Source extract »
========================================

Paul Adrien Maurice Dirac was born in Bristol, England, in 1902. His father was a Swiss-born teacher of French, his mother a librarian. Dirac's first degree, obtained at the Merchant Venturer's Technical College, was in electrical engineering, but he had no real interest in the subject and after graduating spent two years studying mathematics at the University of Bristol. In 1923 he left Bristol for Cambridge where he remained for most of his working life.
In 1971, following his retirement from Cambridge, Dirac moved to the USA where he became a professor of physics at Florida State University. He died there in 1984. Throughout his life Dirac was renowned for his economy of speech and lack of social awareness. His book Principles of Quantum Mechanics (1930) is regarded as a classic of clear and elegant exposition. When a correspondent asked him to clarify a certain result in the text, Dirac is said to have replied that he knew of no clearer way of expressing the point. No rudeness would have been intended, just an honest statement of fact. Dirac preferred to work by himself, and had few collaborators or research students.
Richard Phillips Feynman was one of the most colourful and celebrated of US physicists. He was born in New York in 1918 and educated at the Massachusetts Institute of Technology (MIT) and Princeton. From 1942 to 1945 he was involved in the atomic bomb project at Los Alamos, where he gave ample evidence of his enormous technical virtuosity as well as earning himself a reputation as a practical joker.
In 1950 Feynman moved to the California Institute of Technology (Caltech) where he remained for the rest of his life. While there, he worked on many topics, including the theory of fundamental particles, the theory of superfluidity and the nature of the forces and interactions within the atomic nucleus. He became renowned as a teacher of physics, combining profound physical insight with a very down-to-earth style. Towards the end of his life, when already ill with cancer, he was invited to join the commission investigating the in-flight explosion of the space shuttle Challenger. As part of that work he memorably demonstrated, in front of a massive TV audience, the disastrous effect of low temperature on the booster rocket's O-ring seals by dropping one of them into a glass of iced water.
Feynman will long be remembered as one of the twentieth century's greatest exponents of intuitive - yet highly rigorous - physics. The three volumes of Feynman Lectures on Physics from his Caltech years, and Feynman's autobiographical works 'Surely You're Joking Mr Feynman!' and 'What Do You Care What Other People Think?' also ensure that he will be remembered as a character of extraordinary insight, wit and charm. In 1965 Feynman shared the Nobel Prize for Physics with Julian Schwinger and Sin-itiro Tomonaga.

========================================

Brief 1 » Please rewrite the part of the Dirac and Feynman passage that begins at the words "Paul Adrien Maurice" and stops after "his working life.", changing "electrical engineering" to "mechanical engineering".
Brief 2 » In the Dirac and Feynman passage, where did Dirac become a professor of physics after retiring from Cambridge?

[Dataset entries]
========================================

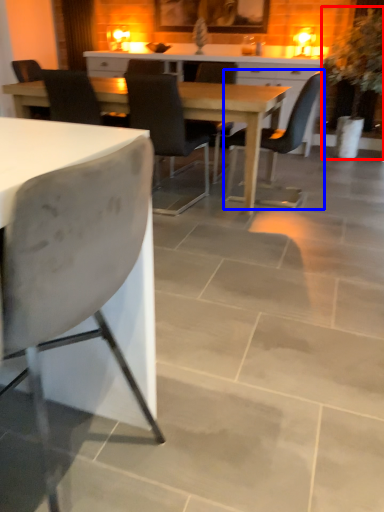
Question: Which object appears closest to the camera in this image, houseplant (highlighted by a red box) or chair (highlighted by a blue box)?

Choices:
 (A) houseplant
 (B) chair

Answer: (B)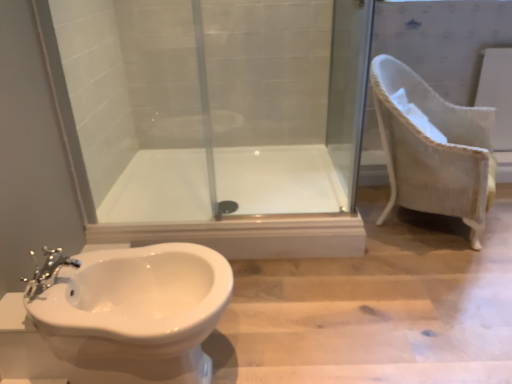
In order to click on vacant space underneath white woven armchair at right (from a real-world perspective) in this screenshot , I will do `click(415, 223)`.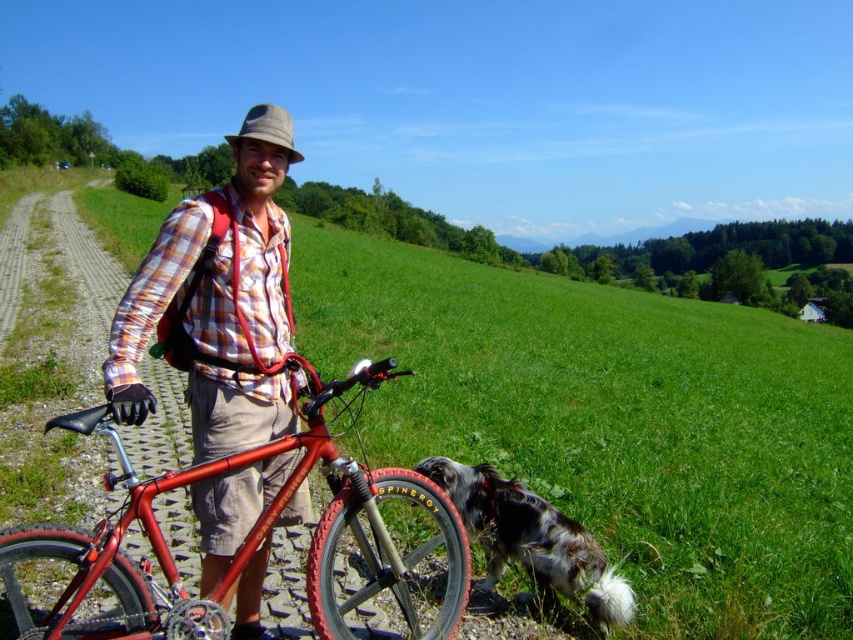
Question: Among these points, which one is farthest from the camera?

Choices:
 (A) (123, 307)
 (B) (450, 636)

Answer: (B)

Question: Is matte plaid shirt at center to the left of shiny metallic bicycle at left from the viewer's perspective?

Choices:
 (A) yes
 (B) no

Answer: (A)

Question: Which point appears farthest from the camera in this image?

Choices:
 (A) (206, 417)
 (B) (125, 628)

Answer: (A)

Question: Is smooth green grass at center to the right of matte plaid shirt at center from the viewer's perspective?

Choices:
 (A) yes
 (B) no

Answer: (A)

Question: In this image, where is matte plaid shirt at center located relative to black and white fur at lower right?

Choices:
 (A) right
 (B) left

Answer: (B)

Question: Based on their relative distances, which object is farther from the smooth green grass at center?

Choices:
 (A) black and white fur at lower right
 (B) matte plaid shirt at center
 (C) shiny metallic bicycle at left

Answer: (B)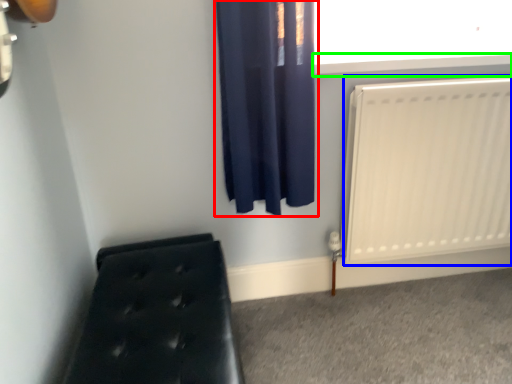
Question: Which object is positioned closest to curtain (highlighted by a red box)? Select from radiator (highlighted by a blue box) and window sill (highlighted by a green box).

Choices:
 (A) radiator
 (B) window sill

Answer: (B)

========================================

Output 1 »
Paul Adrien Maurice Dirac was born in Bristol, England, in 1902. His father was a Swiss-born teacher of French, his mother a librarian. Dirac's first degree, obtained at the Merchant Venturer's Technical College, was in mechanical engineering, but he had no real interest in the subject and after graduating spent two years studying mathematics at the University of Bristol. In 1923 he left Bristol for Cambridge where he remained for most of his working life.

Output 2 » Florida State University.